The New York Times got into hot water recently when its editors significantly changed the tone and theme of a piece published by one of its writers. The online article by Jennifer Steinhauer reported that Bernie Sanders has been an effective legislator by winning bipartisan support for amendments to major bills. In subsequent edits, the changed article suggested that Sanders’s accomplishments were few and far between, hinting that he was not very effective at all.
Sanders’s supporters, of course, expressed outrage, accusing the paper of doing the bidding of Hillary Clinton. The paper’s public editor also took note, essentially siding with the objectors.
My take: The changes to this story were so substantive that a reader who saw the piece when it first went up might come away with a very different sense of Mr. Sanders’s legislative accomplishments than one who saw it hours later. (The Sanders campaign shared the initial story on social media; it’s hard to imagine it would have done that if the edited version had appeared first.)

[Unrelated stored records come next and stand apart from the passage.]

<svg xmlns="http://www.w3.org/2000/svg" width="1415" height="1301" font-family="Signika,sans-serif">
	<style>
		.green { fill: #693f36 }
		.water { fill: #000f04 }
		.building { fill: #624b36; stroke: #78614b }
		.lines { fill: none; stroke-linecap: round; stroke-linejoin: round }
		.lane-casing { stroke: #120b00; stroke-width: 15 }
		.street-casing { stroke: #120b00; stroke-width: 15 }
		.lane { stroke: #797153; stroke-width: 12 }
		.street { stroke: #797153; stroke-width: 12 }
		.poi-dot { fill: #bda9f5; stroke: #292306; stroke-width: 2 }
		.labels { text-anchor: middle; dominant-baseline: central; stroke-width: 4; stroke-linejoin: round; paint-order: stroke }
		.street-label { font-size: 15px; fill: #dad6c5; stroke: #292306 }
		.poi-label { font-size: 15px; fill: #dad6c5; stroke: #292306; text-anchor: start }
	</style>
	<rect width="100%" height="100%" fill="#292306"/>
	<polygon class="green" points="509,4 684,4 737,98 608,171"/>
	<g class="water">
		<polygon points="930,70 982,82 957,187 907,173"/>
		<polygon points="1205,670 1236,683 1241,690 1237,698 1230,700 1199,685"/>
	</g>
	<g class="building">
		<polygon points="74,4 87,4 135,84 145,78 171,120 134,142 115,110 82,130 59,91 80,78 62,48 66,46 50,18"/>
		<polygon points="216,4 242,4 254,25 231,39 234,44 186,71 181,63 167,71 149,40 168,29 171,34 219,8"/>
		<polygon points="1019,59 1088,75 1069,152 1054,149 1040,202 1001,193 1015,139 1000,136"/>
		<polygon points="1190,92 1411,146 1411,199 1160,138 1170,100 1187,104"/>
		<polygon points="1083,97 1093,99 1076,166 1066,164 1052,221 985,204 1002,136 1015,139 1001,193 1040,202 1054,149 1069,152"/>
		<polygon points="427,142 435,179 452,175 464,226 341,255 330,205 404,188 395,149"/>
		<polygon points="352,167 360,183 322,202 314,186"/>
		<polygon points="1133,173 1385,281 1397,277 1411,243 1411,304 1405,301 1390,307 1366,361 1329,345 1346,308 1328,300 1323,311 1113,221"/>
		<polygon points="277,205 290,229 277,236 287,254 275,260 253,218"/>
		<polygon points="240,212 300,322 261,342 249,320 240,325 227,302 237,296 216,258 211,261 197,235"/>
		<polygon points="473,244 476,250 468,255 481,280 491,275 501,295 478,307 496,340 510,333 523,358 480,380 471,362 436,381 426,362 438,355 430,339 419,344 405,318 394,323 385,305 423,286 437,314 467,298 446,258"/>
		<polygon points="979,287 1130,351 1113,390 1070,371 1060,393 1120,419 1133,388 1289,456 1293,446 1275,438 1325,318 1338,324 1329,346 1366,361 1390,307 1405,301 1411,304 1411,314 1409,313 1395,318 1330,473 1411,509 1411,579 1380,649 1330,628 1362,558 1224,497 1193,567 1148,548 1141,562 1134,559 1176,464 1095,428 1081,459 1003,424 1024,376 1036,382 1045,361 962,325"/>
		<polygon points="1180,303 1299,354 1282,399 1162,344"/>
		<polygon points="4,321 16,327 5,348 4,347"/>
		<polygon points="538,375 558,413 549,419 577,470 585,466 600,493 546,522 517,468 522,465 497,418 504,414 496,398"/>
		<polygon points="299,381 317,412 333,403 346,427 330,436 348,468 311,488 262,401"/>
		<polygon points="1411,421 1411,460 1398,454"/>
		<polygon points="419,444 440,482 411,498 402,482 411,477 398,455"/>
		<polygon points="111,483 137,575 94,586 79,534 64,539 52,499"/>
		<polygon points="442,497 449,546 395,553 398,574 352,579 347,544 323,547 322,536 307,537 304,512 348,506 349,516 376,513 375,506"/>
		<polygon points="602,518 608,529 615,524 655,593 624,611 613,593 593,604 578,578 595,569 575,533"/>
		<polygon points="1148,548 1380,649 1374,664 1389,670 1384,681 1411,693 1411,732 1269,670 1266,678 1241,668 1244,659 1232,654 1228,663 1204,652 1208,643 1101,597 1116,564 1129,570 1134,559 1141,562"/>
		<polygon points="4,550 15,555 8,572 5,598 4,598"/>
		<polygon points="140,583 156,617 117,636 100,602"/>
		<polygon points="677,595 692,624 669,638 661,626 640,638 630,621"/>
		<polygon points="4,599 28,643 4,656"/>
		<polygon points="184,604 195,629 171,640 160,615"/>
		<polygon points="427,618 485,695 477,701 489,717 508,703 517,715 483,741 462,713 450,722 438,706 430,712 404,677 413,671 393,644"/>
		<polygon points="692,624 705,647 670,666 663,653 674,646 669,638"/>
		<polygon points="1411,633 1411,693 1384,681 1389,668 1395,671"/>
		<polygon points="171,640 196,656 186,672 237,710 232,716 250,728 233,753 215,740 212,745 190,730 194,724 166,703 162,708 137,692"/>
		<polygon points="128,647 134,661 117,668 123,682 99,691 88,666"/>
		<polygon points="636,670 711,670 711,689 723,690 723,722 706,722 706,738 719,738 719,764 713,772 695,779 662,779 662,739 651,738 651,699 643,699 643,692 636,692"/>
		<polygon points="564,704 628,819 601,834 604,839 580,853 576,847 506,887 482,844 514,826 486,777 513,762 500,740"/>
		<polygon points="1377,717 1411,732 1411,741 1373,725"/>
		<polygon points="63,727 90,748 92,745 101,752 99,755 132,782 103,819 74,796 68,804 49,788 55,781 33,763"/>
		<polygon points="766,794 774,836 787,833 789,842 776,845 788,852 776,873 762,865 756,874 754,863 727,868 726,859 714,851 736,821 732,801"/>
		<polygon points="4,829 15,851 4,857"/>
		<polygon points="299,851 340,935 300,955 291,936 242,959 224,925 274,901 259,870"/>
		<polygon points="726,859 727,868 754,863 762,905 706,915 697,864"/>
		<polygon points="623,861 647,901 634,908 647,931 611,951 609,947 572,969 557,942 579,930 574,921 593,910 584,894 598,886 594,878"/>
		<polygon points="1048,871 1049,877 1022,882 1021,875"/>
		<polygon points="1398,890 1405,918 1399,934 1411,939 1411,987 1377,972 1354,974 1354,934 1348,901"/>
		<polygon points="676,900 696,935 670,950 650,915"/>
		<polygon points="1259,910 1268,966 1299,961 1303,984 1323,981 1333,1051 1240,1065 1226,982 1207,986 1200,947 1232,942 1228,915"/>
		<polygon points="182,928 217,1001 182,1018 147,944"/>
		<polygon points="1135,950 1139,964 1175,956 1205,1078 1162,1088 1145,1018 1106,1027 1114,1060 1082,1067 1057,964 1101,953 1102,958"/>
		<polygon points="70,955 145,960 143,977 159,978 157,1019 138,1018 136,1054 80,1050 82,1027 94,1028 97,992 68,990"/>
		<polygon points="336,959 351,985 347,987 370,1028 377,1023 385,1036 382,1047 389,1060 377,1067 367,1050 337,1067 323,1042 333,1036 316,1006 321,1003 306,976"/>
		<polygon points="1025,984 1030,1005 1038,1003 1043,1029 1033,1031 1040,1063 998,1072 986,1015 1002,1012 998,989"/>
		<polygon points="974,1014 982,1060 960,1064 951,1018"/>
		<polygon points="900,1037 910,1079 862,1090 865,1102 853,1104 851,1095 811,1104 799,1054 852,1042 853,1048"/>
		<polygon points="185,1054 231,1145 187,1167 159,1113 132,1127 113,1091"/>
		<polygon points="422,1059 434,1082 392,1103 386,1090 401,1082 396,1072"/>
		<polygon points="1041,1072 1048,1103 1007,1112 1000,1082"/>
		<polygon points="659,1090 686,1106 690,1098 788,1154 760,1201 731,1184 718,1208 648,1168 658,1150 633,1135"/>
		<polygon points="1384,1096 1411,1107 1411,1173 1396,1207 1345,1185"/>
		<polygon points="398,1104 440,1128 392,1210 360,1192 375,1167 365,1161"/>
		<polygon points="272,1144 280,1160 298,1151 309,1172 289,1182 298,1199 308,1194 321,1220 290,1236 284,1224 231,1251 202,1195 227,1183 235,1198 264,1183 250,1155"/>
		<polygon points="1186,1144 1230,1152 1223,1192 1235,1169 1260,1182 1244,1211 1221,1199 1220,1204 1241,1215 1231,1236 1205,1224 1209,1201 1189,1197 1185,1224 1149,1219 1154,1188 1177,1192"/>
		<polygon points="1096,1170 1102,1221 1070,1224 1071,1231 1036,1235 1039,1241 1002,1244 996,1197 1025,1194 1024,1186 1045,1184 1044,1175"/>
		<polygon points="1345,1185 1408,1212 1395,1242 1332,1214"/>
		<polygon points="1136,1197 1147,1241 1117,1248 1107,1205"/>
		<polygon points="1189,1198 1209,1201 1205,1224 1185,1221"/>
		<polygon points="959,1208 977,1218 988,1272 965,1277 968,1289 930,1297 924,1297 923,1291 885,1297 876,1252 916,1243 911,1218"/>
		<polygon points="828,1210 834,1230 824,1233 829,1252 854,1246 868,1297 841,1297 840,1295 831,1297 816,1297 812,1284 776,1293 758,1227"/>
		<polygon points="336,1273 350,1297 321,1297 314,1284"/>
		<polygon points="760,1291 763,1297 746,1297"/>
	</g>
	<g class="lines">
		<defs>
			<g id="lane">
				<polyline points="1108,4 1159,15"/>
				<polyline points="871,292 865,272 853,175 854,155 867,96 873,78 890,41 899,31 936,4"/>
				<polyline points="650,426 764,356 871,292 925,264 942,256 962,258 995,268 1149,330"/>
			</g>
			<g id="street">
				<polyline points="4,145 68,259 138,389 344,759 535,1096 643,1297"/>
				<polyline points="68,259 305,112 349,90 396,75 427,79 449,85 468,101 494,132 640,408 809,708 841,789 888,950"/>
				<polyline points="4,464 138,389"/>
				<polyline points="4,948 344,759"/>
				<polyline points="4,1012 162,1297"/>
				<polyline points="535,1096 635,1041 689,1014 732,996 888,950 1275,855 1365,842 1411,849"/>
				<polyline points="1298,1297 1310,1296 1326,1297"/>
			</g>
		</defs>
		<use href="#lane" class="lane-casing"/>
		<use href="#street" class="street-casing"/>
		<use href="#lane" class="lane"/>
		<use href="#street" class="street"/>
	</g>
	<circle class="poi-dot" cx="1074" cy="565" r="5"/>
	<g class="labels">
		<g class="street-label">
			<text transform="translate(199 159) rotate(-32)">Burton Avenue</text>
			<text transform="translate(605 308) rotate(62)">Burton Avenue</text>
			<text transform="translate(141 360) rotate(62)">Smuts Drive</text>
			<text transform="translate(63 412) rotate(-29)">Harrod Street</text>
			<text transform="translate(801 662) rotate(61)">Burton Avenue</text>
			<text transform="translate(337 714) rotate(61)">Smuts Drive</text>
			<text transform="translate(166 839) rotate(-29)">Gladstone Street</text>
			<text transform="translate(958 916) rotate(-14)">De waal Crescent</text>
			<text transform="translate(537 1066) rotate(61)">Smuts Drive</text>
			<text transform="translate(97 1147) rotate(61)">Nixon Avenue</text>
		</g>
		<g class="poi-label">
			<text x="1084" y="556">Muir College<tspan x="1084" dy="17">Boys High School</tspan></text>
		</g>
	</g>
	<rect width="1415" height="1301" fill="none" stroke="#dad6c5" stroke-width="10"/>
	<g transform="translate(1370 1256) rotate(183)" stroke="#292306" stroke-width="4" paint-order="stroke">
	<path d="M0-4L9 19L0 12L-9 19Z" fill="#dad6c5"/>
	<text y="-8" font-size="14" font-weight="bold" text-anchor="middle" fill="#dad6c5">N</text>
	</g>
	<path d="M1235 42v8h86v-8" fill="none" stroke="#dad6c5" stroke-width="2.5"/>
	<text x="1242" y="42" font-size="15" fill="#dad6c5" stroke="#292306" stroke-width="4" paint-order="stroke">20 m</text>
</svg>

Matt Taibbi, who writes for Rolling Stone, weighed in. He had previously tagged along with Sanders in Congress to observe how Sanders and others maneuver the congressional labyrinth. He says that Steinhauer’s story reflected his take on Sanders’s work in the Senate. Taibbi:
This stuff [the Times‘ editors changes] could have been written by the Clinton campaign. It’s stridently derisive, essentially saying there’s no evidence Bernie’s “small-ball” approach (I guess Republicans aren’t the only ones not above testicular innuendo) could ever succeed on the big stage.
The second paragraph just reeks of a passage written by an editor. It’s horrible English. Attention, New York Times: “A few stars here and there” is actually more than “the moon and a good part of the sun.”
There were other changes, as noted in the Medium piece. The salutary line about Sanders being an “effective, albeit modest legislator” – a key passage that in the original article directly contradicted the Clinton-camp contention that Sanders can’t “get things done” – is now followed by a sort of disclaimer:
“He has enacted his agenda piece by piece, in politically digestible chunks with few sweeping legislative achievements in a quarter-century in Congress.”
Right. He’s effective, except for the part where he hasn’t had any significant achievements in 25 years.